Village officials have noted in the past that applicants for state video gaming licenses face strict requirements, including background checks. The gaming board has broad powers to deny licenses to individuals or businesses based on criminal history, past personal or business activities and associations, or involvement in illegal gambling. 

Before Chalk’s license could be approved, the Forest Park Village Council needed to amend the ordinance allowing video gaming, which was done by a 5-0 vote at Monday’s meeting. Mayor Anthony Calderone explained that the ordinance allowing video gaming, which was passed in October created the Class V license category but did not make any available. The number of licenses available in October was listed as “zero.” Monday’s action increased that number to 20.

According to the ordinance, a Class V license will only be available to a business holding a Class A liquor license for at least a year. All Class A licenses are currently taken and no new ones can be issued unless an existing Class A license holder relinquishes his license or the number of licenses available is increased, which can happen only by village council action.

Village officials explained in October that the requirement for a Class V license applicant to hold a Class A liquor license for at least a year was designed to prevent the appearance of so-called video cafes, a concern many residents had shared at video gaming forums and elsewhere. Unlike bars and restaurants that draw in regular patrons to eat or drink and offer video gaming on the side, the primary purpose of a video café is video gaming.

The annual fee is $5,000 and all licenses will expire on April 30 of each year. Gillian explained the village is charging a pro-rated fee to establishments applying for video gaming licenses before April 30, 2017. Chalk paid $1,666 for four months of its license.
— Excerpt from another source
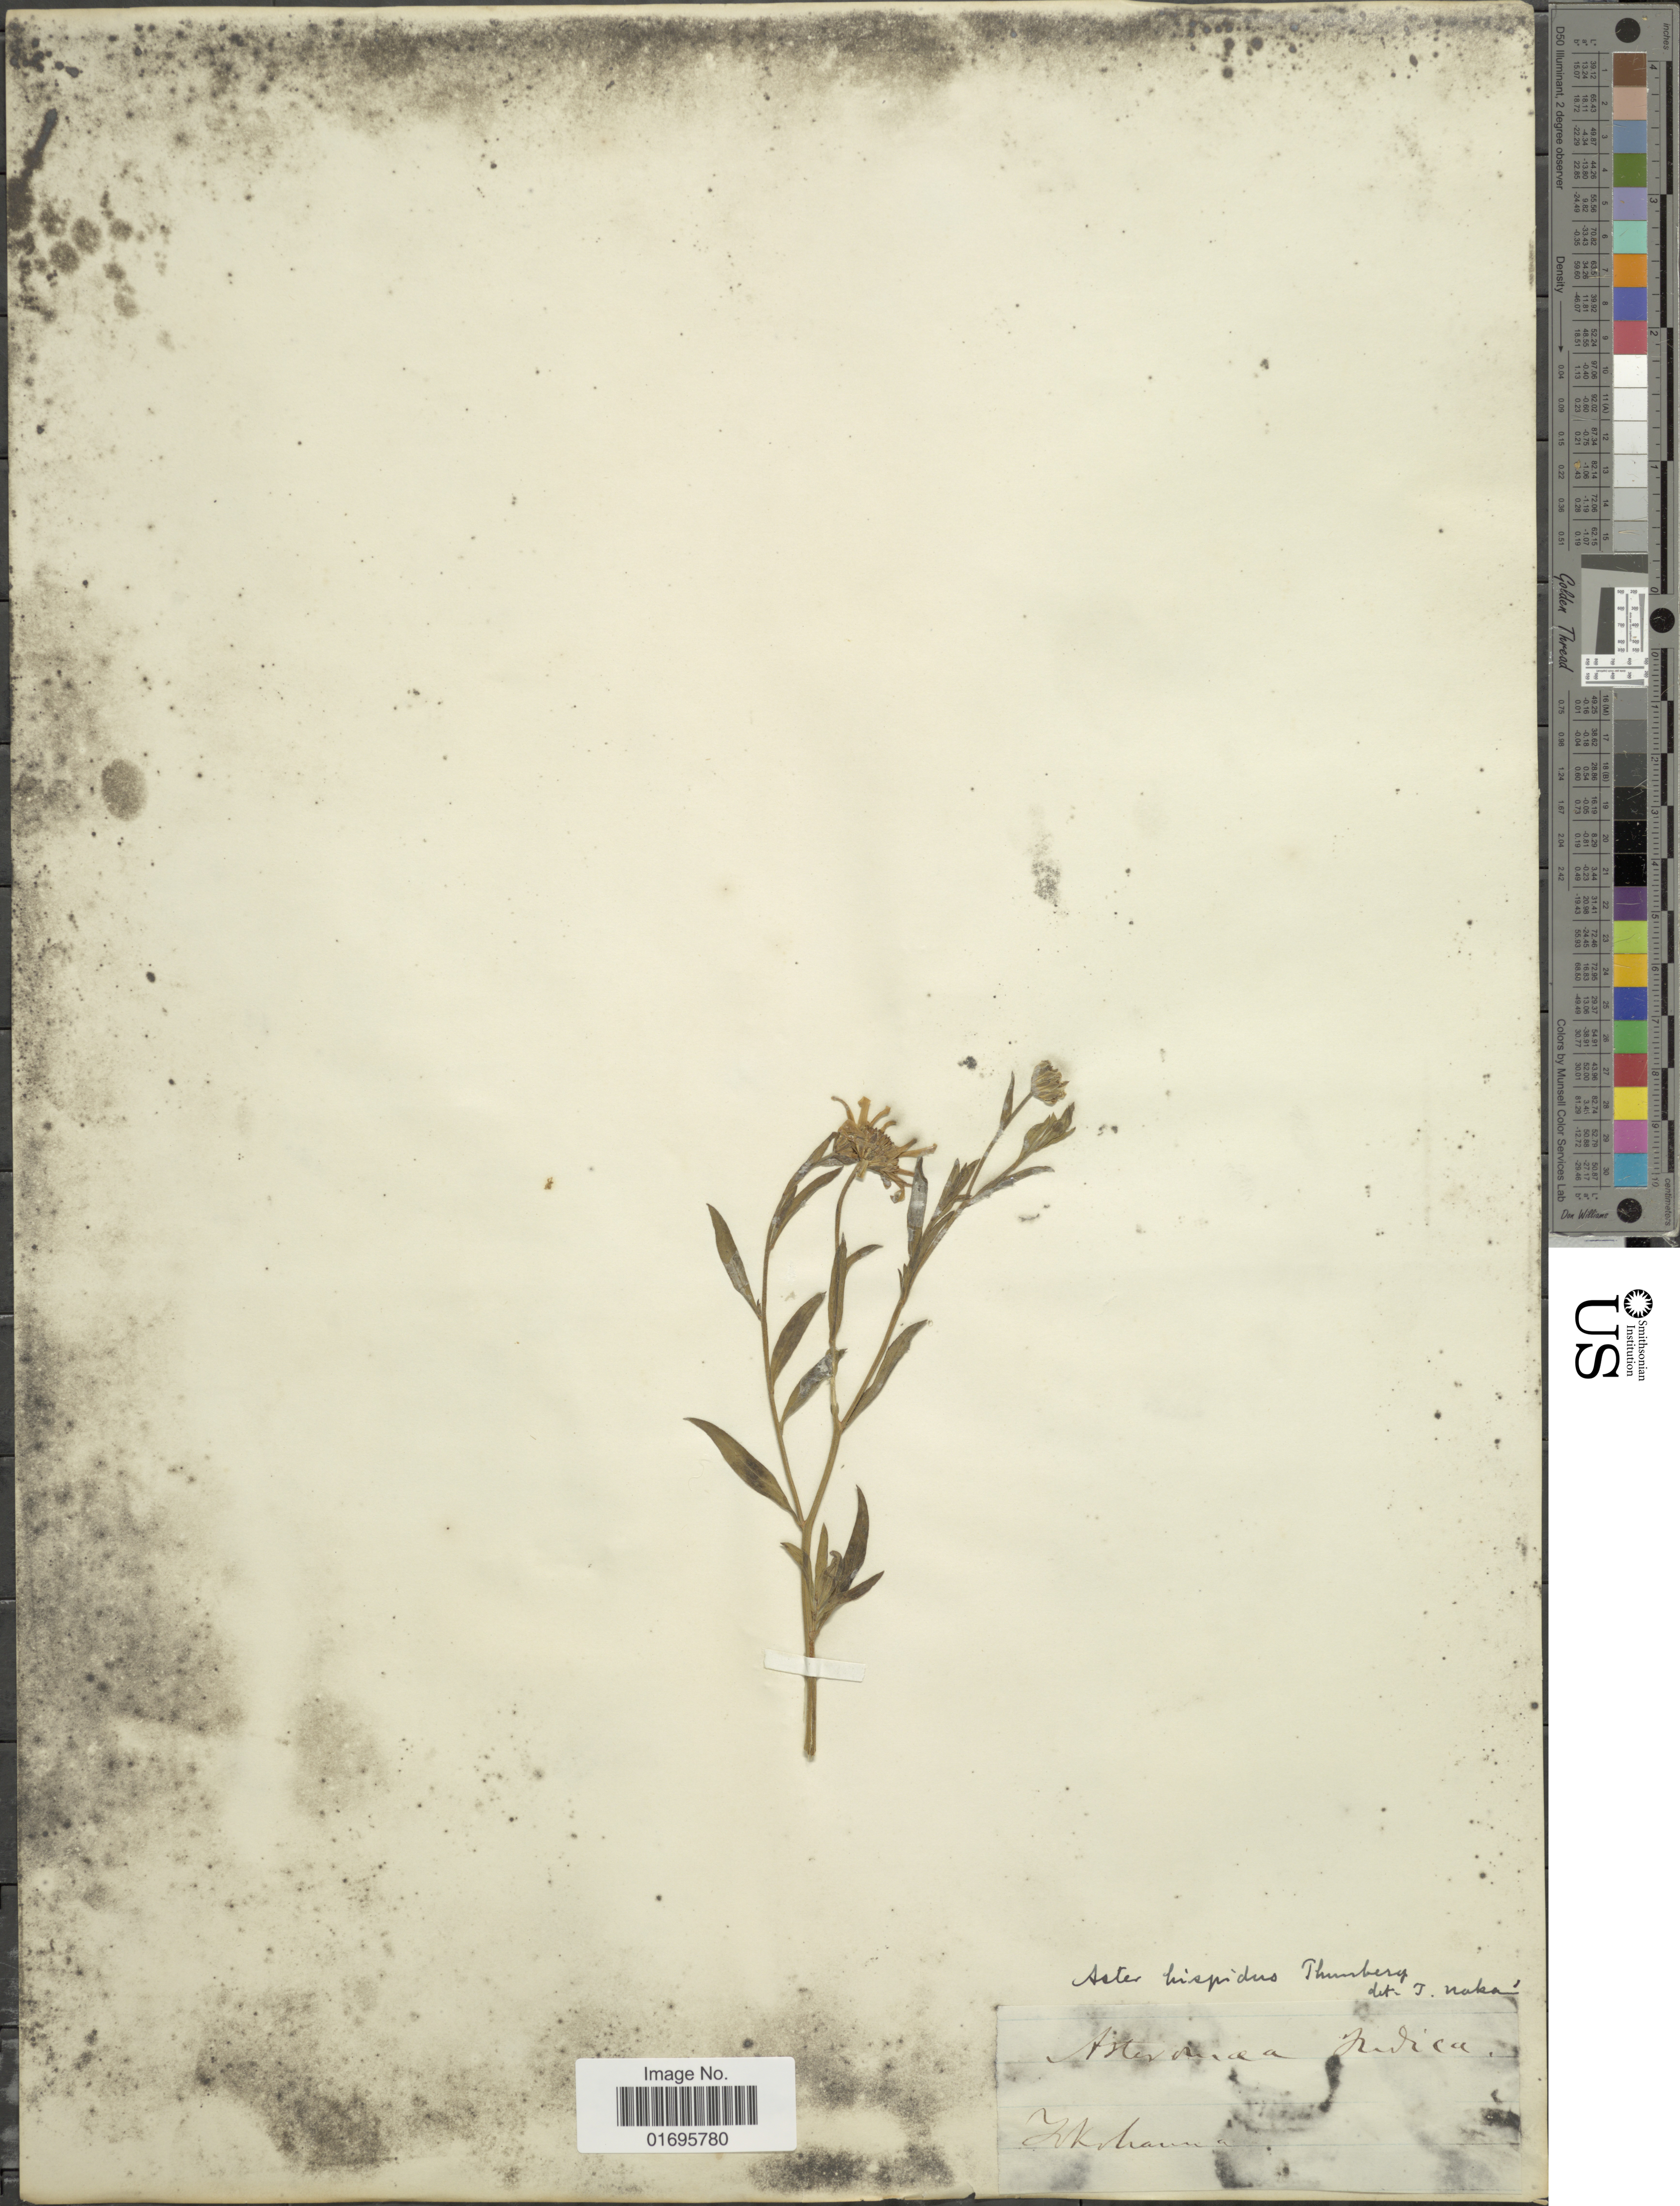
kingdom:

If each of the 42 eligible businesses pay the $5,000 Class V license fee and each business elects to install five video gaming terminals, the most allowed, and pay the $25 per terminal fee, the village could realize as much as $250,000 annually. However, not all of the 42 eligible businesses are likely to apply and not all those that do are likely to opt for the maximum number of terminals.

Video gaming in Forest Park was a contentious issue in 2016 with the issue debated in public forums, town hall meetings and Village Council sessions. Residents voted against video gaming by a wide margin in a non-binding referendum in 2013. An effort to place a binding referendum on the November 2016 ballot was unsuccessful.